While Shakespearean plays can call for a cast of thousands, there’s a particular charm to seeing these large epics approached by tightly casted companies, such as The Humanist Project’s five-person production of Macbeth. Using techniques familiar to anyone who’s enjoyed Bedlam’s recent fare, this ensemble manages to transform from hero to villain to halpless lord to short order chef with just a whirl of costume and a change of accent or stance.
This sense of magic is particularly appropriate for Shakespeare’s Macbeth, which is rife with witches, apparitions, and daggers of the mind. However, the danger of this form is that the tricks—which are numerous and largely satisfying—can come at the expense of real emotional connection to the heart of the story. The Humanist Project’s ensemble strives to find that balance, and comes—with only a few misfires—fairly close to managing both sides of the scale.
Claire Warden as Lady Macbeth is the real stand-out. Differentiating her several other characters with ease and an impressive physical prowess, she tackles “Unsex me now” with the full weight of terror for what she’s contemplating, while her relationship with her husband varies beautifully from supportive to furious to smug, making her last dénouement into the full realization of what she’s wrought that much more poignant.
As the titular Macbeth, Michael F. Toomey seems less at ease with his role than expected: although perhaps that’s the point. This Macbeth is not the raging warrior or any man full of vaulting ambition: he’s a pawn, a nervous chess piece unsure of the majority of his actions. While this leads to some wonderful direction from Andrew Borthwick-Leslie early on to highlight the relative incompetence of these two murderers, it doesn’t sit quite as well as the play progresses and blood has its blood. Toomey’s verse work, too, seemed to lack the dynamism that previous Macbeths have discovered; a shame for one of Shakespeare’s more verbose leads.
Filling up the ensemble, Welland H. Scripps delighted with large physical changes from his powerful First Witch, to his overly-humble Duncan, gumshoe-invested Macduff, and nervously manacled Seyton. He even sports a Russian-flavored murderer, obviously meant to juxtapose to Toomey’s red tie wearing Macbeth.
Josephine Wilson is a dynamo as Banquo, bringing a much needed morality whether advising or haunting Macbeth. Her obsequious Lennox and sensual Hecate are well delineated (although Hecate’s singing of “Moondance” mid-play, while seductively rendered, was a conceptual misstep for me). Her power and command of language and emotion made it difficult to watch her Lady Macduff: less for the horror of that scene than the frustration that this actor wasn’t given even juicier roles to inhabit.
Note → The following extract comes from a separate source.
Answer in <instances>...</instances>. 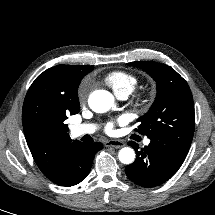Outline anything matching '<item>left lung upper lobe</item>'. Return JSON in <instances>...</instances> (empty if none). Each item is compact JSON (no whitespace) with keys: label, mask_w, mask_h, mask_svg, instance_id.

Zach Libresco was charged with both sons of Duncan, a conceit that worked half the time but may have been better executed with a tighter cut of the script. His star turn came with the Porter, a show-off piece in any production, which allowed Libresco to let his comic buffoonery run wild. One wishes that his clown work might have extended to his witch, but it was readily picked up in his Macduff son who brought real light to the gentle interplay before the horrific murders.
Credit must go to the design team, particularly scenic designer Emmie Finckel, assisted by Elizabeth Olear, whose abstract chalkboard world defied the usual tendency towards blood, blood, and more blood, and paved the way for hands covered in calcifying chalk. This was echoed in Claire Townsend’s costumes: deconstructed suits and modified black kilts, ornamented with red stitching or frayed with white handprints. Megan Lang’s lighting created dramatic tableaus of light and dark with instruments hung at unusual angles to achieve a sense of disconnect. Trampas Thompson’s fight choreography is solid, with a penchant for neck-slitting that’s truly and happily cringe-worthy. And praise must go to Shiela Bandyopadhyay for her movement choreography, most notable in the witch’s intricate hand choreography to create some Medusa-inspired imagery.
But for all of that, how does the play play? While director Andrew Borthwick-Leslie makes the obvious nod to our current political climate, and provides a fairly clean interpretation of Shakespeare’s classic, there is the sense that Borthwick-Leslie is capable of more. His hope was to present Macbeth in the abstract: a vision which succeeded. But in so doing, each small symbol becomes enormous. So in this chalkboard world, the audience found itself wanting a greater and more focused proliferation of outlined bodies on the floor, or “bloody” handprints on the wall. The use of chalk for Macduff’s infant child (too good to spoil here) was an excellent effect, but the sense of collaborative play that clearly and happily pervaded the rehearsal room would have been supported more by a definitive plan for the use of symbol throughout. That said, there are some scenes of absolute genius: keep an eye out for the short order chef scene in act one, and the closet scene in act two.
As a portrait of ambition and regret, The Humanist Project’s Macbeth is a good night out at the theatre. The company’s inventiveness will intrigue those who have enjoyed Eric Tucker’s work, and Shakespeare fans will be satisfied by a new examination of a timely subject. Recommended.
Macbethperforms at The Secret Theatre in Long Island City, through to Sunday, April 30, 2017.